The Central Bank of Nigeria (CBN) has announced plans to redesign, produce and circulate new local legal tender. The Naira has not been redesigned in the last 20 years. The management of the CBN sought and obtained the approval of President Muhammadu Buhari to redesign, produce, and circulate new series of N100, N200, N500, and N1,000 banknotes. This is effective December 15, 2022, while the old notes and the new notes would circulate together until January 31, 2023, when the old notes would cease to be legal tender in Nigeria.
Replacing old currency notes with new ones is a routine exercise which central banks make no noise about. Old notes are gradually replaced with new ones once they get back to the banking system.Proposing a sudden withdrawal of notes for replacement with redesigned notes is of no economic benefit to the country but it will come at huge costs.
It is sheer waste of the nation’s time and resources to be re-designing the N100 (equivalent to US$20 cents) to N1000 (equivalent to US$2) as these are ripe for replacement with Naira coins of the same denominations to make room for the immediate introduction of N2000 (equivalent to US$4) to N10,000 (equivalent to US$40) denominations of Naira notes that will be more in line with the value of denominations of currency notes circulating in other climes.

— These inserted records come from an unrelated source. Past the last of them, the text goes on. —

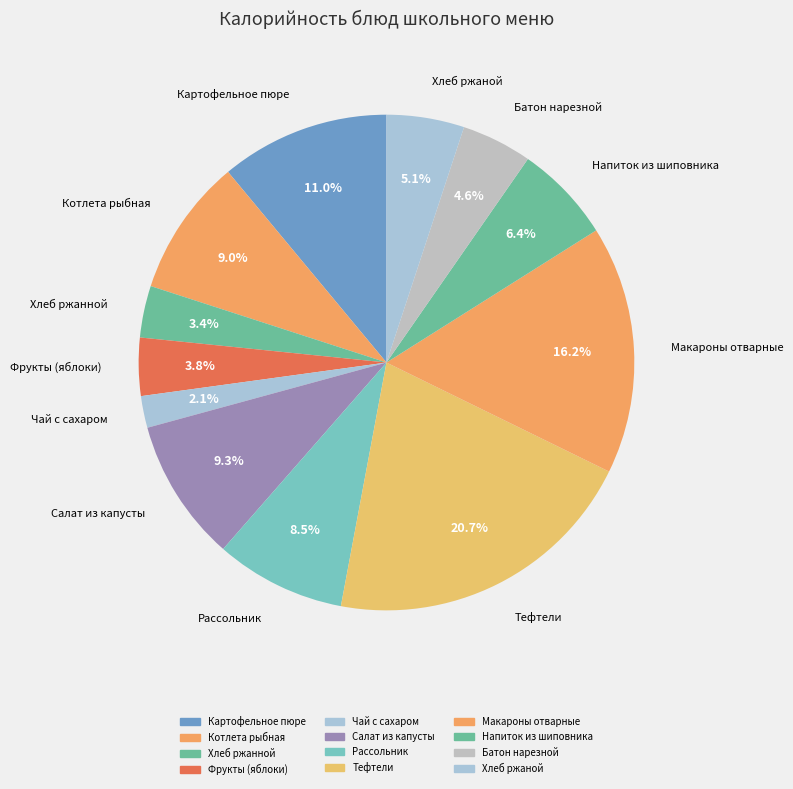

Is there a majority slice in this chart?

No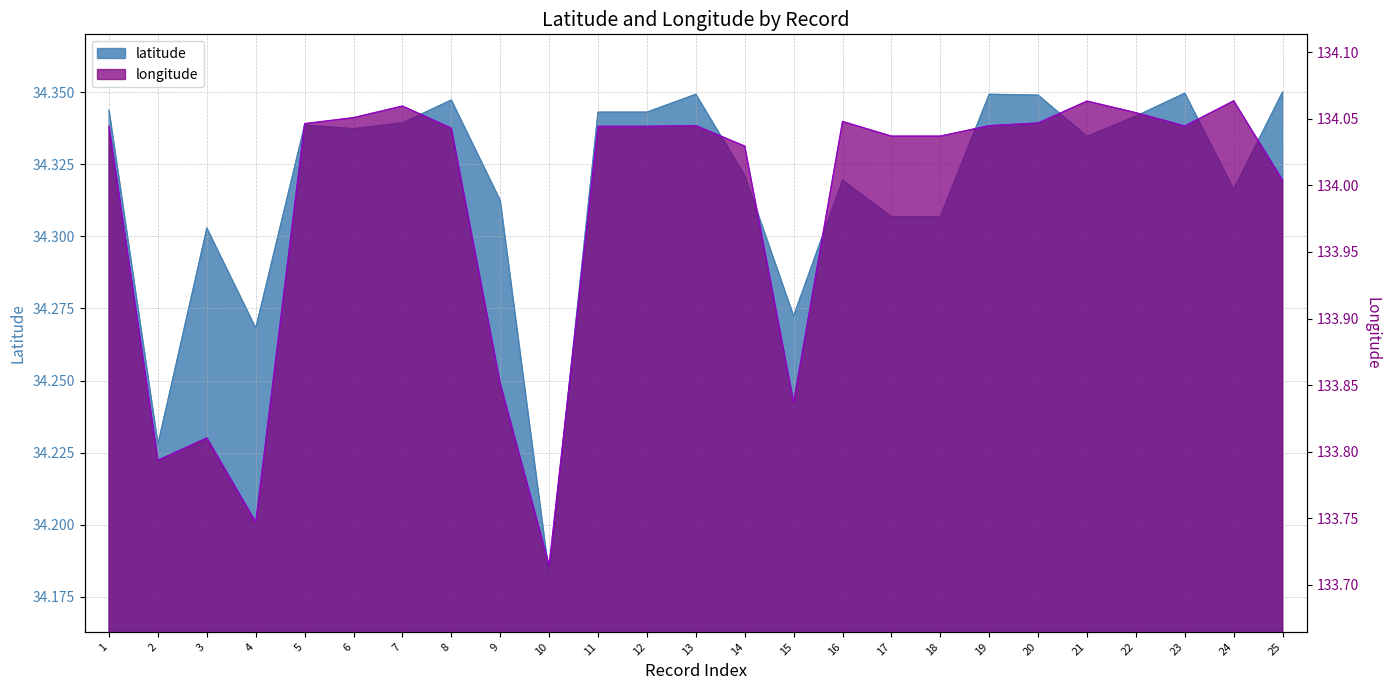

Reading left to right, transcribe all the data shown in this chart.

latitude: 34.3	34.2	34.3	34.3	34.3	34.3	34.3	34.3	34.3	34.2	34.3	34.3	34.3	34.3	34.3	34.3	34.3	34.3	34.3	34.3	34.3	34.3	34.3	34.3	34.4
longitude: 134.0	133.8	133.8	133.7	134.0	134.1	134.1	134.0	133.9	133.7	134.0	134.0	134.0	134.0	133.8	134.0	134.0	134.0	134.0	134.0	134.1	134.1	134.0	134.1	134.0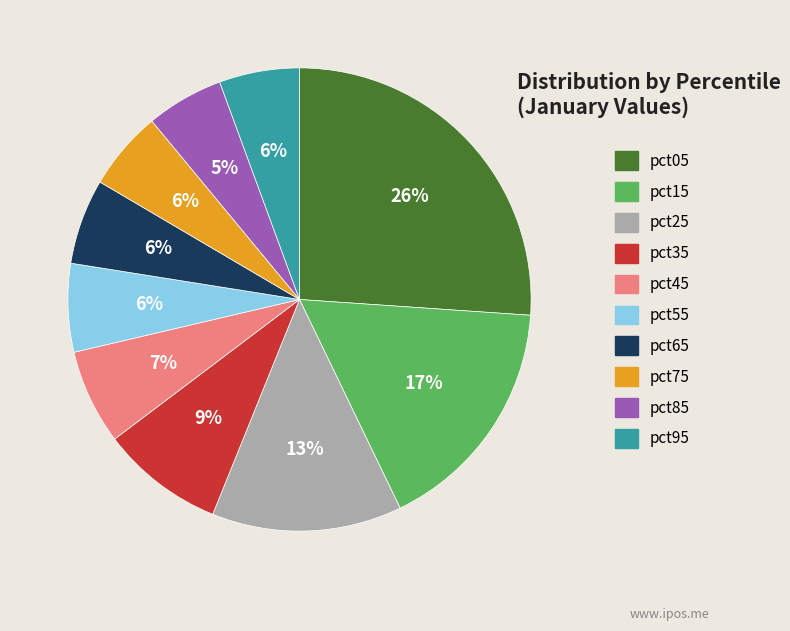

What percentage is the pct75 slice, to the nearest percent?

6%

Fixing the onset for the replacement two/three weeks ahead of Christmas/New Year festivities, and two months ahead of general election, is as disruptive as it is insensitive. Nigerians are already enduring a lot of disruptions that range from local forex supply, exchange and interest rate shocks that are aggravating global food and energy shocks, and they deserve to be spared needless shock from the wild goose chase being proposed by CBN so close to the yuletide and the polls.
The CBN should refrain from peddling the misleading claim that the fact that ‘over 80 percent of currency in circulation is outside the vaults of commercial banks (that is N2.73 trillion out of N3.23 trillion exists outside the commercial banks)’is evidence of ‘persistent hoarding of banknotes by members of the public’ because the only reason that currencies are printed is for them to be put in circulation, not to be kept in banks.
That is why it is called currency in circulation, which is usually broken down in to two components: currency outside banks and vault cash- the cash that banks keep aside to honour request for cash by their customers. Only a negligible faction of currency in circulation usually stay in banks vault because it only stays in bank vaults in transit. The ultimate destination of every currency that is printed is outside banks so that it may circulate from hand to hand for years.
The CBN should also refrain from peddling the misleading suggestion that the fact that ‘currency in circulation has more than doubled since 2015; rising from N1.46 trillion in December 2015 to N3.23 trillion in September 2022’ is a problem because the GDP has also more than doubled from N95 trillion to N210 trillion over the reference period, and currency in circulation has rightly remained roughly the same fraction of GDP, at 1.34 percent, over the period.
While the value of currency in circulation has been a stable fraction of GDP, information published in the annual report of the Currency Operations Department of CBN reveal that the number of pieces of notes in circulation have exploded from 3.2 billion pieces in 2006, following the phased introduction of N100 to N1000 notes from December 1999 to December 2005, to more than 10 billion pieces of all notes as of 2020, and more than five billion pieces of these were N100 to N1000 notes.
LThe CBN is thus proposing to redesign and replacefive billion pieces of the highest four denomination notes, when the right thing to do is to coin them and replace them with no more than a billion pieces of larger denomination Naira notes to cut the monumental waste implicit in continuing to print 10 billion pieces of low value notes, while any denomination within the 1 Naira to 1000 Naira range should be a coin.